▶ Quoted passage

** BEGIN **

It is now twenty-five years since the first edition of Love in the Western World appeared. Most of the essays in Dramatic Personages precede it; the ones in Love Declared are quite recent. Taken together, the three books make a representative triptych of De Rougemont’s achievement. Literary figures interest De Rougemont less for their ideas than for the inner tensions revealed by the way in which they express ideas. In these tensions he hopes to find the identity of a person. This is the author as neither thinker nor particular individual, but somehow the two determining one another. Dramatic Personages consists of readable but minor essays on Goethe, Kierkegaard, Kafka, Luther, Calvin, Gide, and T. E. Lawrence. In each man De Rougemont seeks the “incarnation of a thought in a life or of a vocation in an individual.”
In Love in the Western World the approach remains constant, but its scope is tremendously enlarged. Contrasting pagan Eros with Christian Agape, De Rougemont assigns them to conflicting patterns of life in the West. For him Eros is adulterous passion, subversive to marriage as well as orthodoxy, in love with love itself rather than the beloved, seeking an infinite joy that transcends human forms, and so forever suicidal, sad, unsatisfied. By Agape he means Christian love between human beings as well as man and God. In this relationship lovers do not try to merge with one another, as Eros would require, but rather sustain each other’s separateness. While Eros is a love of death, Agape establishes a living communion. The concept of Agape originates with the New Testament. Eros, De Rougemont traces to the medieval legend of Tristan and Iseult, which he relates to Christian heresies deriving from Manichaeanism. According to De Rougemont, all history since the twelfth century has been a struggle between the passional, self-destructive “myth of Tristan” and the redemptive possibilities of orthodox Christianity.
Love Declared resumes the argument with greater sophistication. To the myth of Tristan, De Rougemont adds the myth of Don Juan, interpreted as Tristan’s after-image. In novels by Nabokov, Musil, and Pasternak he exposes the secret workings of Tristan in the twentieth century; in Kierkegaard, Nietzsche, Gide he detects varying responses to the “dialectic” between Don Juan and Tristan; throughout he suggests a “mythanalysis” that penetrates to “symbols governing our emotive life.”
I propose a mythanalysis, which can be applied not only to persons but to the characters of art, and to certain formulations of life; the immediate objective of such a method being to elucidate the motives of our choices and their too frequently unconscious implications, spiritual as well as social.

** END **

▶ Provided data
** BEGIN **

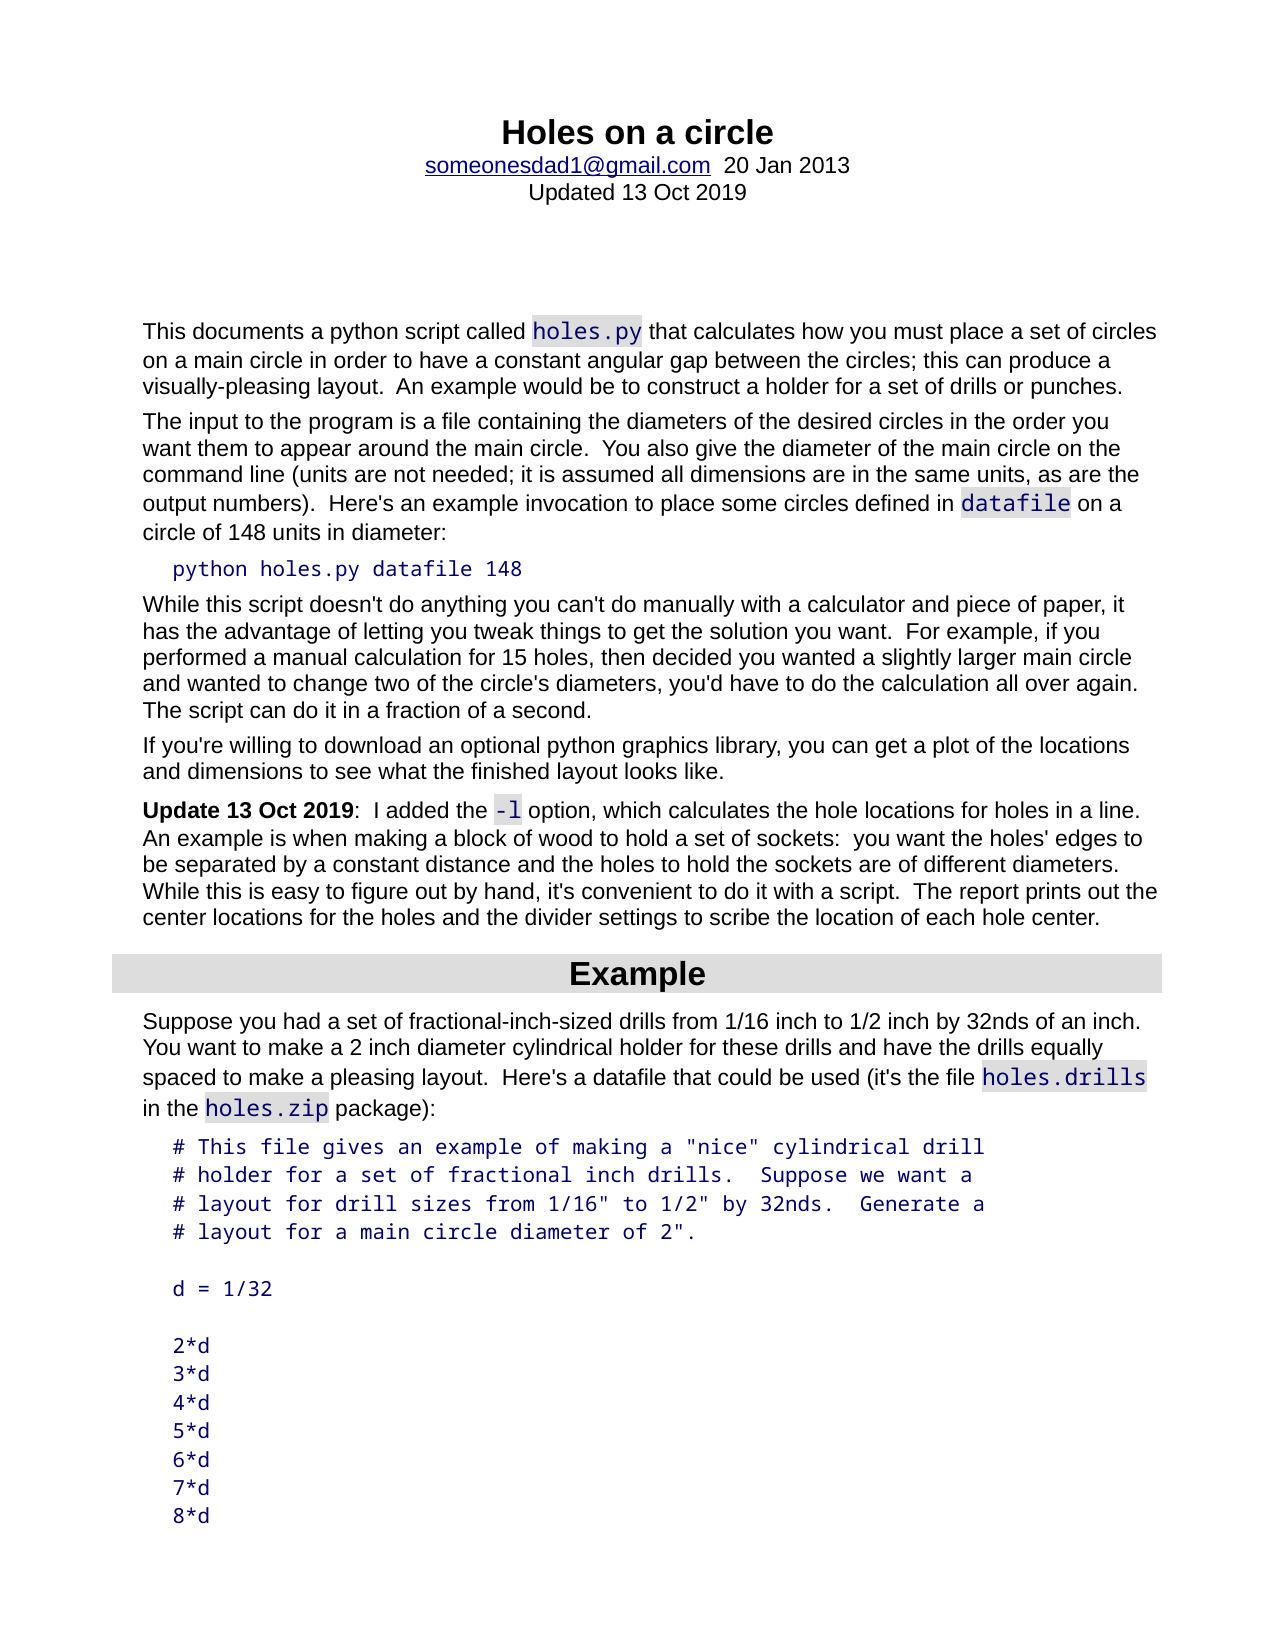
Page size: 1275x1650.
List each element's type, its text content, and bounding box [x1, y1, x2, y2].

** END **

▶ What to work on
a – Which figures does the passage on De Rougemont name as the subjects of the essays in Dramatic Personages?
b – Can you carry on the passage on De Rougemont's books from the point where it stops?

▶ Responses for each task
a – Goethe, Kierkegaard, Kafka, Luther, Calvin, Gide, and T. E. Lawrence.

b –
The book ends with a comparison of Eastern and Western ideas about the self which enables De Rougemont to reaffirm his commitment to Christian Agape.
What are we to say of this triptych? Its design so simple, its panorama so vast, its religious conviction so powerful, will it not strike us as deep and meaningful? Possibly so. And yet, is it deep, or just boldly superficial? De Rougemont captures the imagination by daring to speak of love with the high seriousness of Stendhal, Kierkegaard, Proust, Ortega. He dazzles the lay reader with scholarly references, carefully selected. He pursues his Tristan thesis with single-minded fervor. He has a message, and he never shrinks from elaborating its speculative enormities. Since myths inform the rest of life, why not assert that all “classical music, from Mozart to our day, is erotic” and that De Gaulle with his symbolic sword loves France much as Tristan loved Iseult? Why not? The resemblances are there, and De Rougemont is quick at finding them. In fact, his major talent consists in the ability to see interesting parallels between dissimilar writers or between situations in literature and those in life. He is at his best comparing the real Kierkegaard to the fictional Hamlet or even the fictional Doctor Zhivago to Pasternak’s real love of his country. But we come away from these comparisons with a sense of disappointment. De Rougemont has claimed so much for his isolated insights; he has argued so little for his grand conclusions; he has pretended to such great but unsubstantiated truths. We end up convinced of the man’s cleverness, but uncertain about his ultimate integrity.
Or is it his rationality we doubt? Reading De Rougemont on the theme of Tristan in the twentieth century, we feel as if we had been trapped by the manic eye of an ancient mariner. His intensity keeps us from putting down the book, but his tone is feverish, alarming. “There is only one novel in our literatures! Only one passion dictating the same vicissitudes ever since Tristan, ever since the great and decisive epiphany of passion’s archetype, in the twelfth century.” Perhaps De Rougemont does not mean this to be taken literally. In context, he seems to be as astonished by the idea as we are. Yet he cannot resist it. On the contrary, he acts as if he has found a new confirmation for his thesis about Eros and the western world.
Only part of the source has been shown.